Lorsqu’on ne sait plus quoi dire pour expliquer le marasme économique ambiant, il convient de faire diversion en agitant le spectre de la guerre et mettre l’accent sur les populismes émergeant en Europe, qui ne sont que la conséquence de l’inanité d’une politique commune entièrement dédiée aux intérêts des banques et du capitalisme sauvage.
Alors, oui, notre Président a été brillant dimanche dans son plaidoyer pour la paix. Nul doute qu’il aura convaincu ses invités, contents de retourner à leurs affaires et leurs errements après avoir goûté au Homard de l’Elysée.
Oui, il est brillant et habile sur ces sujets planétaires qui offrent une vision à long terme de notre devenir.

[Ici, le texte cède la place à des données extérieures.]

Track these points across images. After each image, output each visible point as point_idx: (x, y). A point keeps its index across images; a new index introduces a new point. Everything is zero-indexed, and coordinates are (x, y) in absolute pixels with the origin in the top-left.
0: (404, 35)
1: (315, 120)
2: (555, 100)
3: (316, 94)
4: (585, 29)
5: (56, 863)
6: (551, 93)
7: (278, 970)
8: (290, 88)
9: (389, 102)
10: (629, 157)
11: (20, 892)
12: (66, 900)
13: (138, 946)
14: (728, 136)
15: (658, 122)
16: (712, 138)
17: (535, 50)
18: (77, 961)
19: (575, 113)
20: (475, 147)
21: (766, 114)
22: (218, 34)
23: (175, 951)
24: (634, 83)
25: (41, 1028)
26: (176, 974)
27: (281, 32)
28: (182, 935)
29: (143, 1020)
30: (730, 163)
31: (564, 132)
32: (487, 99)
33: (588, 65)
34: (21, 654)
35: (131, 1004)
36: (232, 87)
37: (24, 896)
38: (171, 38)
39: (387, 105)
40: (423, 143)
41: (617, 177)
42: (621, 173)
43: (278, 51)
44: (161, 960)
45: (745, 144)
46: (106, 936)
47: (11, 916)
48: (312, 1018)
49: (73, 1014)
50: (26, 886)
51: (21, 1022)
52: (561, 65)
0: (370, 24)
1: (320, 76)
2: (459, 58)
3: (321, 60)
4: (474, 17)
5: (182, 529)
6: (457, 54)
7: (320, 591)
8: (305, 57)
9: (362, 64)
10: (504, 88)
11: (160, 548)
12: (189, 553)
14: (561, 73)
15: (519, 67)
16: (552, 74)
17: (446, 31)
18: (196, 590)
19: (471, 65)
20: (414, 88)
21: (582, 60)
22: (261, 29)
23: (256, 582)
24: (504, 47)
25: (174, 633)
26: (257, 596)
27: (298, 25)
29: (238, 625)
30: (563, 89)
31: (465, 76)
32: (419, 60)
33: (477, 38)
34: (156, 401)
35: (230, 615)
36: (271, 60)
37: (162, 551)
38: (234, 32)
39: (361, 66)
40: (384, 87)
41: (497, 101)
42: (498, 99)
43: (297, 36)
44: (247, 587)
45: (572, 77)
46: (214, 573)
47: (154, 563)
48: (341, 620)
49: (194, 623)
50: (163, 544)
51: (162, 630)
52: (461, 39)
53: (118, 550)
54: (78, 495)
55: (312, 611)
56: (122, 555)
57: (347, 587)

Il l’est beaucoup moins lorsqu’il s’agit d’expliquer sa propre politique aux citoyens de ce pays et surtout, il y a un tas de sujets sur lesquels on ne l’entend pas et qui conditionnent notre avenir immédiat, comme la laïcité, la décrépitude politique de certains élus locaux face à l’insalubrité des logements, les quartiers sensibles qui s’autogèrent autour de trafics divers et variés, de la fraude et l’évasion fiscale, la vraie, pas celle du kéké qui s’achète une grosse bagnole avec son taf au black et qui va se faire gauler parce qu’il s’affiche sur les réseaux sociaux (ces mêmes réseaux sociaux qui ne payent pas d’impôts en France…).
Il y a comme ça des paradoxes et des silences assourdissants dans notre bon pays.